We performed a hierarchical clustering in the latent neural space among all participations of all participants. Euclidean distances between participation centroids (i.e., average 7D coordinates of all the trial samples within a participation) were calculated. Based on these distances, participations most proximate to each other were paired into binary clusters, and these binary clusters were grouped into larger clusters given the distances between binary clusters (Fig. 3E).

Representational similarity analysis

We tested whether the identified EEG latent space shared a similarity structure with a non-neural, psychological space using representational similarity analysis (RSA). We first constructed a skill-cognition space using seven variables: Flow Index, Team Index, skill level, song preference, and condition preference for each task condition. For both the EEG latent space and the skill-cognition space, we then calculated the Euclidean distance between every pair of trials. These distances served as indices of dissimilarity, producing two dissimilarity matrices (Fig. 4A and B). Next, we calculated Pearson’s correlation between the dissimilarities of EEG latent space and the skill-cognition space and tested the significance of correlation through permutation (Fig. 4C and D). During the permutation test, we shuffled the rows and columns of the skill-cognition dissimilarity matrix and calculated a new correlation coefficient between the two dissimilarity matrices. We repeated this procedure 5000 times, yielding a null distribution of the correlations. We finally obtained a significance level by comparing the actual correlation with the null distribution.

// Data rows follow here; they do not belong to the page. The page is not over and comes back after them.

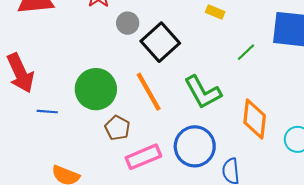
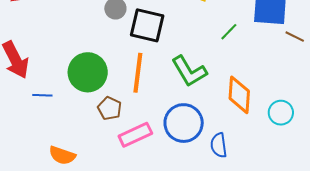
black square: (160, 42) -> (147, 25), turned -33
orange line: (149, 92) -> (138, 73), turned 39

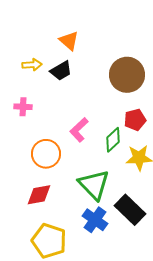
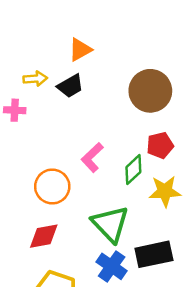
orange triangle: (69, 41) -> (80, 50), turned 50
pink cross: (23, 107) -> (15, 110), moved
black rectangle: (130, 210) -> (154, 254), turned -56

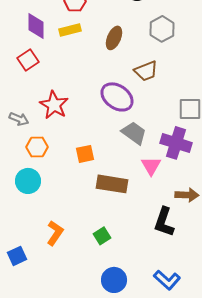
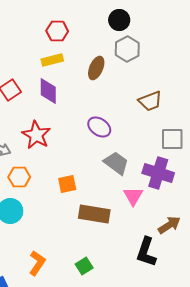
purple diamond: (36, 26) -> (48, 91), moved
gray hexagon: (162, 29) -> (127, 49), moved
brown trapezoid: (146, 71) -> (150, 101), moved
purple ellipse: (117, 97) -> (99, 127), size x0.7
brown arrow: (187, 195) -> (169, 225), turned -35

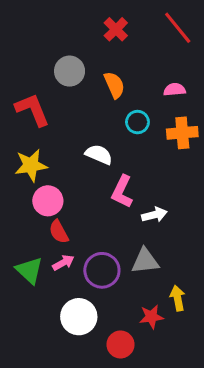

Quantification of the LD contribution to inter-individual and inter-state differences

For inter-individual differences, we derived a measure to quantify the ability of a latent dimension to minimize the distance between the repeated participations of the same individual, while maximizing the distance between different individuals: repeated vs. non-repeated participation distance ratio. For each LD, we calculated all the distances between the centroids of two participations from any repeated participant as a set of within-repeated-participation-distance, as well as all the distances between the centroids of two different participants as a set of between-non-repeated-participation distance. This allowed us to compute a distribution of the ratio between these two metrics. Meanwhile, we performed bootstrapping 1000 times by repeatedly sampling a within-repeated-participation distance (of one LD) and a between-non-repeated-participation distance (of another LD, may or may not be the same as the previous one) to generate a null distribution of the ratio. Finally, we conducted independent sample t-tests between the ratio distribution of every LD and the null distribution to identify LDs that had a ratio significantly smaller than the null distribution. All the reported p-values were after Bonferroni correction of multiple comparisons.

For inter-state differences, we first normalized the data by subtracting the average LD value across three trials within each song, and then performed one-way ANOVA on each LD across the three task states (TF, FO, TO), as well as the Tukey’s post hoc tests between every pair of states. LDs that were significantly different across the three task states were considered to contribute to the characterization of inter-state differences.